DATA
= = =

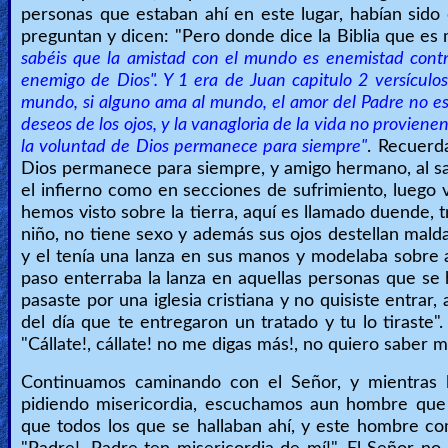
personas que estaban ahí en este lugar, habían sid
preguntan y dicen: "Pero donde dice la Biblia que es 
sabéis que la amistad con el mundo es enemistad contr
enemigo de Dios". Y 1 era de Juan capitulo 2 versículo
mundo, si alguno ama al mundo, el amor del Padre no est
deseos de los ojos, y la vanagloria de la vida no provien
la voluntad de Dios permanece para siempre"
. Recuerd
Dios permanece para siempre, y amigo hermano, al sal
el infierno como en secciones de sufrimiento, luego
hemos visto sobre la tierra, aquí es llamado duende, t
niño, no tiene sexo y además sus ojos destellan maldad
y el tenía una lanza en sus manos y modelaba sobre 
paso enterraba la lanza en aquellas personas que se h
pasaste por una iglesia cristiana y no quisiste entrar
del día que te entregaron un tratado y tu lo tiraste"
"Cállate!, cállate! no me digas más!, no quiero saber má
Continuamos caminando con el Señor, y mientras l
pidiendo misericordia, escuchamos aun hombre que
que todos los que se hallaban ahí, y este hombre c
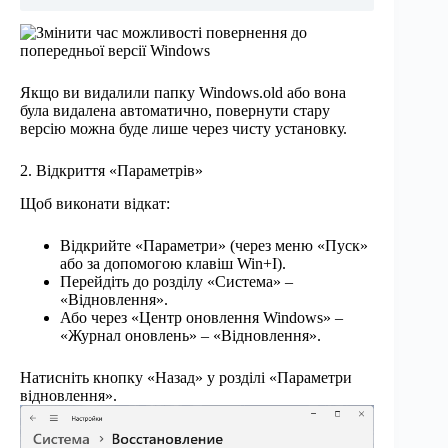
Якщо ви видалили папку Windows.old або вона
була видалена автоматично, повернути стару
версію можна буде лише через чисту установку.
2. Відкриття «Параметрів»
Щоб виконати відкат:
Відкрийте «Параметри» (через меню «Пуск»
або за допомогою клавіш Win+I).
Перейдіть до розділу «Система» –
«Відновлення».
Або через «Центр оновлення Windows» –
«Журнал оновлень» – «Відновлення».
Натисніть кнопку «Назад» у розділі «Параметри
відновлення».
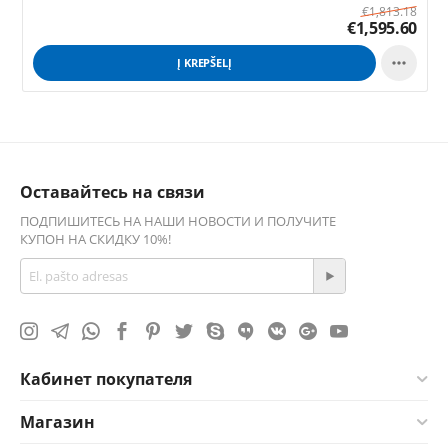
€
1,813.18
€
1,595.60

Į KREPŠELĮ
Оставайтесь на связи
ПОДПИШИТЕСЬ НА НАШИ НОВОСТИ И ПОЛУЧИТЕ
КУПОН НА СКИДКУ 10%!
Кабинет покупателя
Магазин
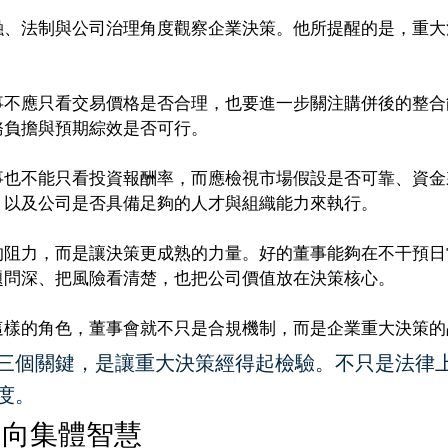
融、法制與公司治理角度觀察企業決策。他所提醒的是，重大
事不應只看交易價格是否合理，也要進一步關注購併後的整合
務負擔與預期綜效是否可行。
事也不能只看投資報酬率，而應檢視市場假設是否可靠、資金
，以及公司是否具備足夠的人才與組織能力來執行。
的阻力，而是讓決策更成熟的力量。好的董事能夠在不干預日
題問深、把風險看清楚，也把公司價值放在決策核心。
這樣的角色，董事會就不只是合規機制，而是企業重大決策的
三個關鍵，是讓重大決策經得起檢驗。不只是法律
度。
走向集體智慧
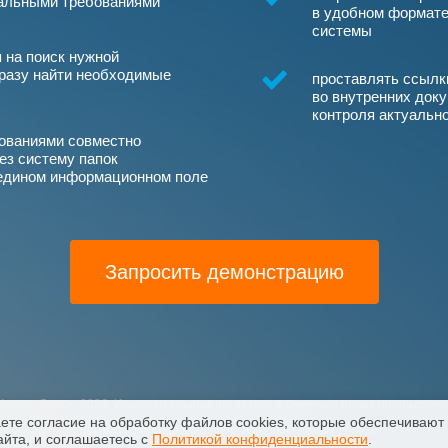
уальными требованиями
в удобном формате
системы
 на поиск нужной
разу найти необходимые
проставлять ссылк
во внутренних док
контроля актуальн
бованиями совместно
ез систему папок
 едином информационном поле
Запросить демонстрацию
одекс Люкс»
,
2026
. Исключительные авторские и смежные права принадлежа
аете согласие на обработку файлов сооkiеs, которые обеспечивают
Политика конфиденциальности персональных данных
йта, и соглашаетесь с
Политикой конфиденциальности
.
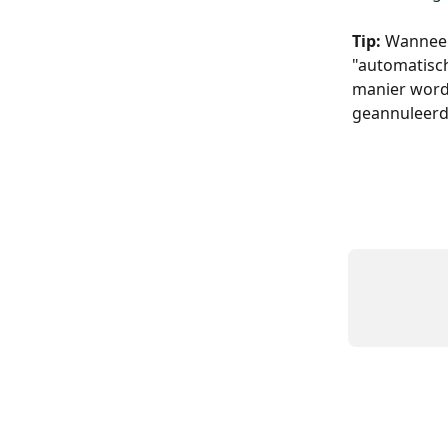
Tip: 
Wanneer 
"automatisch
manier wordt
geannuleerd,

= = =

THE PROBLEM
From the data above, copy each line that has the string "sobre".

SOLVED PROBLEM
hemos visto sobre la tierra, aquí es llamado duende, t
y el tenía una lanza en sus manos y modelaba sobre 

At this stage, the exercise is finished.